Please give back word for word the lines of the material below between the line containing "wastebasket: none [557,617,605,683]" and the line containing "kettle: present [235,315,367,411]", inclusive.

*Working data*
★ ★ ★

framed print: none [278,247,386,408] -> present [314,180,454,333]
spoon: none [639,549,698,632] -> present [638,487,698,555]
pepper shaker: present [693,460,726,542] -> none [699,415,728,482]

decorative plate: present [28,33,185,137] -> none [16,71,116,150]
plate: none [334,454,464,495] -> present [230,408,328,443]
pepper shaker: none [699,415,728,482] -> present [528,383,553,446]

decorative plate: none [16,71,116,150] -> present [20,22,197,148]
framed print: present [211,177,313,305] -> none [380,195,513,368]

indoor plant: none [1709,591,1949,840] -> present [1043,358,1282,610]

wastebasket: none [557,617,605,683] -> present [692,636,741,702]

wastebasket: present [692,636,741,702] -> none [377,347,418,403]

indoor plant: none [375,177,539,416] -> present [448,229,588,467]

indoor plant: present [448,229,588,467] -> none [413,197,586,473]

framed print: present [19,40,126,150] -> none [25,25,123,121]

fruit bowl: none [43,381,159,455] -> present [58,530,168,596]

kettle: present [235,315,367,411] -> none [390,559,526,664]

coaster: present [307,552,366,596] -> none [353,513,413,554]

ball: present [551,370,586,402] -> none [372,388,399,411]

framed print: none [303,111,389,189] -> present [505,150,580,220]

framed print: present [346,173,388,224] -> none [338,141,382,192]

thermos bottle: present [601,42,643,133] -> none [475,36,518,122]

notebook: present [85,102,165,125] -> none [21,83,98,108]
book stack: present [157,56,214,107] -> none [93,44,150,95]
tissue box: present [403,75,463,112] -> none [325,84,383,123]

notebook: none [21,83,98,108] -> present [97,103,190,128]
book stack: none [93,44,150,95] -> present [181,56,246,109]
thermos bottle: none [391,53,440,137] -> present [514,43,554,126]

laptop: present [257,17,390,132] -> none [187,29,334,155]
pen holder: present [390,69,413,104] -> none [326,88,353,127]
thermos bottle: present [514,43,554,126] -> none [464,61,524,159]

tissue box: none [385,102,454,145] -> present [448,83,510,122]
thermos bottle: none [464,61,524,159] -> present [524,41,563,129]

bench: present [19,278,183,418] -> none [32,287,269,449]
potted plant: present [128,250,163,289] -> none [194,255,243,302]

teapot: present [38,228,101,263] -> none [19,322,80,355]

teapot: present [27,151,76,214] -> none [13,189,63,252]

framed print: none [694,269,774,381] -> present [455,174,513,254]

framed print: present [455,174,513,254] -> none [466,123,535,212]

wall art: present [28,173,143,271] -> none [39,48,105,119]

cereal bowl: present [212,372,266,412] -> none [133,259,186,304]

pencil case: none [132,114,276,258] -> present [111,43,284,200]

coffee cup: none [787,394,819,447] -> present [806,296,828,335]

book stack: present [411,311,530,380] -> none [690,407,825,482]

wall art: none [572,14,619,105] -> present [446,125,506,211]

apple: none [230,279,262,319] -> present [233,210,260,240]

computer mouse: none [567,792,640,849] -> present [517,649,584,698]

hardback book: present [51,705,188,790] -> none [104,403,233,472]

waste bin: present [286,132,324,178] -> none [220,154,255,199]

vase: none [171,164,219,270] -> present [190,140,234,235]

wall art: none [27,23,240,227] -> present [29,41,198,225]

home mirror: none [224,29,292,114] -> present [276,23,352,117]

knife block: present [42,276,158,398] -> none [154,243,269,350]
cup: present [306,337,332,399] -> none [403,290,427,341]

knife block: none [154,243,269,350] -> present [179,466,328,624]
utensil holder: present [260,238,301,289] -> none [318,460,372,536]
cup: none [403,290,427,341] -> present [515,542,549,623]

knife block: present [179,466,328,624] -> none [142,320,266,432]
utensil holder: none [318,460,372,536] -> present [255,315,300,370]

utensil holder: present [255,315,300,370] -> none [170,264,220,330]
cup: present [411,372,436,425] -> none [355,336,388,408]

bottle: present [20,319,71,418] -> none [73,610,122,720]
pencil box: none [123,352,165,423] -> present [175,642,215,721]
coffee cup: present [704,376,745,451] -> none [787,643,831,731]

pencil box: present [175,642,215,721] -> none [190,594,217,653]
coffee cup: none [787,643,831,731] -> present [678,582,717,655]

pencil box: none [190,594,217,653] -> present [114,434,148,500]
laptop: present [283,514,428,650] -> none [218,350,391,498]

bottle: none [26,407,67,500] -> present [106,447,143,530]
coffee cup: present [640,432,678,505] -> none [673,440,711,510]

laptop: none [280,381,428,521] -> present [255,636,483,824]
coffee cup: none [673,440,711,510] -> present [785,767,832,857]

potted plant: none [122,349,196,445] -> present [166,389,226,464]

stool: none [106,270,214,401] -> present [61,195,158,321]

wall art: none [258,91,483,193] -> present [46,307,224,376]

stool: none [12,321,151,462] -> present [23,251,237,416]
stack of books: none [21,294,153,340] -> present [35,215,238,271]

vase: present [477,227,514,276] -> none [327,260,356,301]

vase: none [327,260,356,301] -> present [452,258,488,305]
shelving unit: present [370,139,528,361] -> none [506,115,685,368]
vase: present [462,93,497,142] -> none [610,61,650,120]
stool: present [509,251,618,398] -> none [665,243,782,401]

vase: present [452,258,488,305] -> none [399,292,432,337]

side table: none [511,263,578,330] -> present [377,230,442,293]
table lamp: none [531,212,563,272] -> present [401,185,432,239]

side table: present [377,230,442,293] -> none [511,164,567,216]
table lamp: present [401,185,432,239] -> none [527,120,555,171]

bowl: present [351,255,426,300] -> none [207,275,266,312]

★ ★ ★

*Solution below*
wastebasket: none [557,617,605,683] -> present [692,636,741,702]

wastebasket: present [692,636,741,702] -> none [377,347,418,403]

indoor plant: none [375,177,539,416] -> present [448,229,588,467]

indoor plant: present [448,229,588,467] -> none [413,197,586,473]

framed print: present [19,40,126,150] -> none [25,25,123,121]

fruit bowl: none [43,381,159,455] -> present [58,530,168,596]

kettle: present [235,315,367,411] -> none [390,559,526,664]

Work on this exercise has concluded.